Path - The physically continuous, linear series of connected activities throughout a network.

Probabilistic demand models - Statistical procedures that represent the uncertainty of demand by a set of possible outcomes (i.e., a probability distribution) and that suggest inventory management strategies under probabilistic demands.

Random - Having no predictable pattern. For example, sales data may vary randomly about some forecast value with no specific pattern and no attendant ability to obtain a more accurate sales estimate than the forecast value.

Random numbers - A sequence of integers or group of numbers (often in the form of a table) that show absolutely no relationship to each other anywhere in the sequence. At any point, all values have an equal chance of occurring, and they occur in an unpredictable fashion.

Risk analysis - A review of the uncertainty associated with the research, development, and production of a product. D.B. Bandy's definition: Risk Analysis Simulation - a synonym for Monte Carlo simulation.

Search models - Operations research models that attempt to find optimal solutions with adaptive searching approaches.

Sensitivity analysis - A technique for determining how much an expected outcome or result will change in response to a given change in an input variable. For example, given a projected level of resources, what would be the effect on net income if variable costs of production increased 20%?

Simplex algorithm - A procedure for solving a general linear programming problem.
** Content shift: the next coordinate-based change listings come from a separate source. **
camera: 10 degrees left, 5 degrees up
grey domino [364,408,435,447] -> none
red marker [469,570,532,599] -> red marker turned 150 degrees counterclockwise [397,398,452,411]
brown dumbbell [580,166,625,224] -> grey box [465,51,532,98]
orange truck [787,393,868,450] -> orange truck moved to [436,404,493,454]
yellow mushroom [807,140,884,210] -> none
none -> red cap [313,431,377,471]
Simulation - 1) The technique of using representative of artificial data to reproduce in a model various conditions that are likely to occur in the actual performance of a system. It is frequently used to test the behavior of a system under different operating policies. 2) Within MRP II, using operational data to perform "what-if" evaluations of alternative plans to answer the question, Can we do it? If yes, the simulation can then be run in the financial mode to help answer the question, Do we really want to? See: what-if analysis.
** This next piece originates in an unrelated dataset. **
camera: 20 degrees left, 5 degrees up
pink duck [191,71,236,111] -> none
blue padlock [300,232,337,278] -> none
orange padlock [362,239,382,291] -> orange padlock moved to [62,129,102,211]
Stochastic models - Models where uncertainty is explicitly considered in the analysis.

Suboptimization - A problem solution that is best from a narrow point of view but not from a higher or overall company point of view. For example, a department manager who would not have employees work overtime to minimize the department's operation expense may cause lost sales and a reduction in overall company profitability.

Sunk cost - 1) The unrecovered balance of an investment. It is a cost, already paid, that is not relevant to the decision concerning the future that is being made. Capital already invested that for some reason cannot be retrieved. 2) A past cost that has no relevance with respect to future receipts and disbursements of a facility undergoing an economic study. This concept implies that since a past outlay is the same regardless of the alternative selected, it should not influence the choice between alternatives.
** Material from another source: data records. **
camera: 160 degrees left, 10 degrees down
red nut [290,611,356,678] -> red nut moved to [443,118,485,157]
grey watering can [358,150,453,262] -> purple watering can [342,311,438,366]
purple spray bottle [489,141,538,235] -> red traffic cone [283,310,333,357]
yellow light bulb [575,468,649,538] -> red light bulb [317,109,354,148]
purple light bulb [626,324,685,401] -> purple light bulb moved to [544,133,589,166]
Time series analysis - Analysis of any variable classified by time in which the values of the variable are functions of the time periods.

Transportation method - A linear programming model concerned with minimizing the costs involved in supplying requirements at several locations from several sources with different costs related to the various combinations of source and requirement locations.

Uncertainty - Unknown future events that cannot be predicted quantitatively within useful limits; e.g., an accident that destroys facilities, a major strike, or an innovation that makes existing products obsolete.

Variable - A quantity that can assume any of a given set of values. Ant: constant.

Variable cost - An operating cost that varies directly with a change of one unit in the production volume, e.g., direct materials consumed, sales commissions.

Wagner-Whitin algorithm - A mathematically complex, dynamic lot-sizing technique that evaluates all possible ways of ordering to cover net requirements in each period of the planning horizon to arrive at the theoretically optimum ordering strategy for the entire net requirements schedule. See: discrete order quantity, dynamic lot sizing.

What-if analysis - The process of evaluation alternate strategies by answering the consequences of changes to forecasts, manufacturing plans, inventory levels, etc. See: simulation.